Tomorrow, I'm going to my brother's house who uses my same ISP. He's getting almost 5,000 kbps on his new iMac. I'm taking my computer over there and will test it on his connection. If I get the same results, then I've proven it's not my machine. I might then bring his modem to my house and plug it into my wire. If the results drop back down, then I think I will have finally proven it's something upstream.
 
Hey Eric,
What browser/ftp clients are you using when you are doing these tests?
I recommend you try this-

http://mirror.mcs.anl.gov/pub/ubuntu-iso/5.10/ubuntu-5.10-live-powerpc.iso

This is a link to the Unbuntu Live Linux CD for your Mac.
http://www.unbuntu.org

When you download it, see how fast the connection is. I would try downloading it with a few browsers, maybe try Safari, Camino, and even Firefox. See if you are getting consistent results.
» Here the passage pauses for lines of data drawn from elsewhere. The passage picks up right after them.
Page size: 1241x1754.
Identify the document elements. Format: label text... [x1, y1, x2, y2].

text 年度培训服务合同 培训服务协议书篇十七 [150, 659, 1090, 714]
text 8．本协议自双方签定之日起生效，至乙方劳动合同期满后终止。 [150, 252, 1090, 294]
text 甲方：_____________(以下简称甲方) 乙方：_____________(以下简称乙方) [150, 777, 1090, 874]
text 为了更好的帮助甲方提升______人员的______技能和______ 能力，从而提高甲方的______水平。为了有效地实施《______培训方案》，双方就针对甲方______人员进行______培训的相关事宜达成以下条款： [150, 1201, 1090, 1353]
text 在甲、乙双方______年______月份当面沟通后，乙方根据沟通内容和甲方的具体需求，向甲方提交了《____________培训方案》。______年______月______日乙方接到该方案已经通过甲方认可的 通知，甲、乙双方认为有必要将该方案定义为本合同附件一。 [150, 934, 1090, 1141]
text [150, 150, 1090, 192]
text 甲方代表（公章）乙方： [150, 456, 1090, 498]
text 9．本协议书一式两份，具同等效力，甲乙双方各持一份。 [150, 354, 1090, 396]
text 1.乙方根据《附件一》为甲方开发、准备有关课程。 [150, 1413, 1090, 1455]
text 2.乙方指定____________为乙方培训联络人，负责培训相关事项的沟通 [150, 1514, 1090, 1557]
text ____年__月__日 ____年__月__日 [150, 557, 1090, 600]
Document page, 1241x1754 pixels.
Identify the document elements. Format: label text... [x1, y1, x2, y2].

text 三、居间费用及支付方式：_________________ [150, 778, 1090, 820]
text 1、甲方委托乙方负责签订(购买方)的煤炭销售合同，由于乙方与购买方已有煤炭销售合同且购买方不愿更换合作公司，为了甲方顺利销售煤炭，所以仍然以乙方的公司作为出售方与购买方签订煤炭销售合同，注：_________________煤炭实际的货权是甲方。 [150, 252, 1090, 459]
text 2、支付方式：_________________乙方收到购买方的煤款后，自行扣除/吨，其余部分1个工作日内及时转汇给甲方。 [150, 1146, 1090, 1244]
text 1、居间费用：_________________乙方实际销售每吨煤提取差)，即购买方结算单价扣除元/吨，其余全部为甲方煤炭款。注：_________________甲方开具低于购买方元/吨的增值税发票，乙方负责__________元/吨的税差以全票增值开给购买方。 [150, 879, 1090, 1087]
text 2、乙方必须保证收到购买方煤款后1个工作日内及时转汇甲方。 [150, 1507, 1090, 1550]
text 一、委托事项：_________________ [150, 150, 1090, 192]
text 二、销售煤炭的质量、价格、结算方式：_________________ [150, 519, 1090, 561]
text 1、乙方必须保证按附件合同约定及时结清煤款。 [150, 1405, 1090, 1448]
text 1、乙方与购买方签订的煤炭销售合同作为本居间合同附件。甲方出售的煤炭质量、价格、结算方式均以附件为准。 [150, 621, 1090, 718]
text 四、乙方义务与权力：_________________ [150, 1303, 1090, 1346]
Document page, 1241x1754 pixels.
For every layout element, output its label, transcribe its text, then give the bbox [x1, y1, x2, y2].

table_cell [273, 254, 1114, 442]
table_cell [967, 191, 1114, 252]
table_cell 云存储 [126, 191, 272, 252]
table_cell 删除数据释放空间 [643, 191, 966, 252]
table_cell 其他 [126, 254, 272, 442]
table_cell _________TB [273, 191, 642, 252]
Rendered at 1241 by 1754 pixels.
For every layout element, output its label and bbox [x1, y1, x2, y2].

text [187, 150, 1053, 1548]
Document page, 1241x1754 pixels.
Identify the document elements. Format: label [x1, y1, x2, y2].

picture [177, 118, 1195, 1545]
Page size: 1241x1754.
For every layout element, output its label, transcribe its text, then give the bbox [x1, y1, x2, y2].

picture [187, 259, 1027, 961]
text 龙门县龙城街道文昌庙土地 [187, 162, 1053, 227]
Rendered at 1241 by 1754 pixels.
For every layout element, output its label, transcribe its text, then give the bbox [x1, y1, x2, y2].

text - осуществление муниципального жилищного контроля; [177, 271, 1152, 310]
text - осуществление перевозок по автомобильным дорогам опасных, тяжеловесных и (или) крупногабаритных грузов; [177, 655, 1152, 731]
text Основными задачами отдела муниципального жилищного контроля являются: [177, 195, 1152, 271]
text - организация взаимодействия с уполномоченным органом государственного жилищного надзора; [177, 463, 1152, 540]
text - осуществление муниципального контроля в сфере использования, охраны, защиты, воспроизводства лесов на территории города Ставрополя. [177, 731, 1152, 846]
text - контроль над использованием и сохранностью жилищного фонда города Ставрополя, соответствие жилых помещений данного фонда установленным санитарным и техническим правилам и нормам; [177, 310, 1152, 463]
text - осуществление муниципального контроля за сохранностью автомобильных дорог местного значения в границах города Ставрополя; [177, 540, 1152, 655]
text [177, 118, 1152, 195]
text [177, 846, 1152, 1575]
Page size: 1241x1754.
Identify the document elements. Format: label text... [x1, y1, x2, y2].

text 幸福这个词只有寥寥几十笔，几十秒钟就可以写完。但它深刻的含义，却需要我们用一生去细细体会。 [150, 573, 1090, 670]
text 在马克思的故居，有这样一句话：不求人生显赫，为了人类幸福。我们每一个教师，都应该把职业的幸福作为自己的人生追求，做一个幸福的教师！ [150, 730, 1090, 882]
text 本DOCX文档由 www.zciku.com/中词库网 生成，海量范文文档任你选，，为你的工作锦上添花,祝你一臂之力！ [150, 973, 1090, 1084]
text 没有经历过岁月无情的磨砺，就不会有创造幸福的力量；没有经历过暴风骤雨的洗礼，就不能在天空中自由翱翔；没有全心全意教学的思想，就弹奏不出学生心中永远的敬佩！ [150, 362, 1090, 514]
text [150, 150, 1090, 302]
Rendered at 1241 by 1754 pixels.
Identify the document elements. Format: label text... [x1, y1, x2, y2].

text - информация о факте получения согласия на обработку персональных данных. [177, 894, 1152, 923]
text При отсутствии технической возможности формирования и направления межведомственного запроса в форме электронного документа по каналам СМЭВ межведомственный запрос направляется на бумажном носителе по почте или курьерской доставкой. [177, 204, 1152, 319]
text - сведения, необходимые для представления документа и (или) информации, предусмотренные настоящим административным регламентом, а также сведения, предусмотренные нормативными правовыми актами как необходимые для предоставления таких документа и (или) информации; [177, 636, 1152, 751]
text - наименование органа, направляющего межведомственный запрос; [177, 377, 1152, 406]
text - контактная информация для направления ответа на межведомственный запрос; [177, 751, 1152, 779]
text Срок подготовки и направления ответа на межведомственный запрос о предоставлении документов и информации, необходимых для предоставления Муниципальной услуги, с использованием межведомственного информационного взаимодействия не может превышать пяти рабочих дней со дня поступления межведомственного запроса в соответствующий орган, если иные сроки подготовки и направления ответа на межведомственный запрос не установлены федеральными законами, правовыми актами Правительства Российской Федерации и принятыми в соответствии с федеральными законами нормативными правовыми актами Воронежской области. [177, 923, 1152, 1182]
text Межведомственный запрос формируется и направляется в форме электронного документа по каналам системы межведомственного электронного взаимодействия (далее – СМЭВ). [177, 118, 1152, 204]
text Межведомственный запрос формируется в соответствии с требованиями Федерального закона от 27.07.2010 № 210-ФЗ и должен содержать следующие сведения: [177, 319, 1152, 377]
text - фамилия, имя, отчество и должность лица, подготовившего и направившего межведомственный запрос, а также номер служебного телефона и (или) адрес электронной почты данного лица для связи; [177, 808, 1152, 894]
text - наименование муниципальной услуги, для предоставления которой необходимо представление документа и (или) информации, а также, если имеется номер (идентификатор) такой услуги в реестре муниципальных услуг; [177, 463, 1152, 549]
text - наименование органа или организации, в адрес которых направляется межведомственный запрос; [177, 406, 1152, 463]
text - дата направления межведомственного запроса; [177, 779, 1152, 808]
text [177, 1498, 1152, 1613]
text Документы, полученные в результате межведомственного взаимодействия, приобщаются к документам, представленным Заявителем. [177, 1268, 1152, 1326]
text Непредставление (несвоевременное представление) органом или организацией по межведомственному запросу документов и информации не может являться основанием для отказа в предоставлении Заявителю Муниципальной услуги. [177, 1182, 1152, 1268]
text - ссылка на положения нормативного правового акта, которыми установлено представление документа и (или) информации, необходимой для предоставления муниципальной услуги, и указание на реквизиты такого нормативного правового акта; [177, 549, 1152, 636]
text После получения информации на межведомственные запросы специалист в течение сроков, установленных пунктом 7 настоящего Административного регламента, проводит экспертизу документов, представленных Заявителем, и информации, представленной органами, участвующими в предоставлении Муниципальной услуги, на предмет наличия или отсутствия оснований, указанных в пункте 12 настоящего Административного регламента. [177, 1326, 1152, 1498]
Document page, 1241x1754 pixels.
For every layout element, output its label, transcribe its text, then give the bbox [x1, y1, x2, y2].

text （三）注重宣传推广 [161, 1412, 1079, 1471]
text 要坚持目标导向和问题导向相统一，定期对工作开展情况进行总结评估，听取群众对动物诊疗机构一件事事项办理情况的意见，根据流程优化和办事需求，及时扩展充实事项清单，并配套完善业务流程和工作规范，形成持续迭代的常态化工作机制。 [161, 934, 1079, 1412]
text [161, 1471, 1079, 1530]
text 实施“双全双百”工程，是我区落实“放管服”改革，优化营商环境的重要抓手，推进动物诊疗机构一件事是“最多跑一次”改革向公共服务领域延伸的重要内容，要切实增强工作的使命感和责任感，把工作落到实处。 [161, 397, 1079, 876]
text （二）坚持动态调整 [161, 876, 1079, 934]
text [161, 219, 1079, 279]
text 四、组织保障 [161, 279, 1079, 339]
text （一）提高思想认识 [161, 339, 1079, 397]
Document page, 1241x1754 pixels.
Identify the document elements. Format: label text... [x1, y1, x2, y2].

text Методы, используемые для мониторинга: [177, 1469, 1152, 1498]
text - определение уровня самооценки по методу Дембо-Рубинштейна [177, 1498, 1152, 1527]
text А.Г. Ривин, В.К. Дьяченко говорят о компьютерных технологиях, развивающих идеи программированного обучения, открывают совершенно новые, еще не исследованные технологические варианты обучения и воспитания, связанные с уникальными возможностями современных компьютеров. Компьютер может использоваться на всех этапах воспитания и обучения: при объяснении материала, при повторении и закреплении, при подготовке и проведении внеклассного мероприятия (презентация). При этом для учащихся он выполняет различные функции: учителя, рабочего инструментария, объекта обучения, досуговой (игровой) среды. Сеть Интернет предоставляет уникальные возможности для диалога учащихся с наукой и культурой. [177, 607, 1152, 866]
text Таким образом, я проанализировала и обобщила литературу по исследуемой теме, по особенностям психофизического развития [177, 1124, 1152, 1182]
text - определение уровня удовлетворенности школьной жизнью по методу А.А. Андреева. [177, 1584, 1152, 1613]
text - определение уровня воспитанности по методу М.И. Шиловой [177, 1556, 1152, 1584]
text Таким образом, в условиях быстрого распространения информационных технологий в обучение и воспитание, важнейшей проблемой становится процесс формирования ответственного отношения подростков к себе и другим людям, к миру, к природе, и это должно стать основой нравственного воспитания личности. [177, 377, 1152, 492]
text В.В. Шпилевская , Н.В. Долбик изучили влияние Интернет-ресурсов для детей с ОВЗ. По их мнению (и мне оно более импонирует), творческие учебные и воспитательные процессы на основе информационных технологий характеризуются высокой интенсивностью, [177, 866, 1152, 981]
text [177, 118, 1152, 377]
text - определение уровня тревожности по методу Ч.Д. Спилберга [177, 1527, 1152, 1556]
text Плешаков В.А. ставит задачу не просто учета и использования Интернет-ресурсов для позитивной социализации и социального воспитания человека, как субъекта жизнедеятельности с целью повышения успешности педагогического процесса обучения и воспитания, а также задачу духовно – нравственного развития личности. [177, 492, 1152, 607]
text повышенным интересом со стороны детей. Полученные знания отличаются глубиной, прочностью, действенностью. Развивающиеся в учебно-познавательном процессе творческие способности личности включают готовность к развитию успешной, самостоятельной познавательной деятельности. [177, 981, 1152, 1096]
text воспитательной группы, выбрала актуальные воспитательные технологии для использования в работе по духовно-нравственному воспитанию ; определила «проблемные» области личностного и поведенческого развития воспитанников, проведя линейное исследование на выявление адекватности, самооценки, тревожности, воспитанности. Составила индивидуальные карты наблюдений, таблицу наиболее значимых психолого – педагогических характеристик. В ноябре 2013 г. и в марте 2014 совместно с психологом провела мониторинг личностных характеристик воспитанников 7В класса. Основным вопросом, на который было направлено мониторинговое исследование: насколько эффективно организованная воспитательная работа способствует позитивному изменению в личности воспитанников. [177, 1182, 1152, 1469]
Then, burn the ISO file, and reboot the Mac with the disc in the drive. I don't think they have the airport drivers working just yet in this distro (they didnt work on my iBook G4) but you can just plug into the router to do the test.
Use the browser in Unbuntu to also conduct some speed tests. You don't have to worry about messing up your MAC, it runs EVERYTHING from the CD, and doesn't install anything onto your mac.
This way you are eliminating OS X as a culprit as well.
In addition, have you tried just doing some downloading via FTP (instead of via http:) and see if that speeds things up (it should).

Let me know what kind of results you end up with.
 
It's http://www.ubuntu.com

and you need to click on Downloads (on the righthand side of the screen),
then choose a mirror,
and then the ones you can run off of CD are called 'Live CDs', and that is the one to download. FOr the Mac, its a PPC version.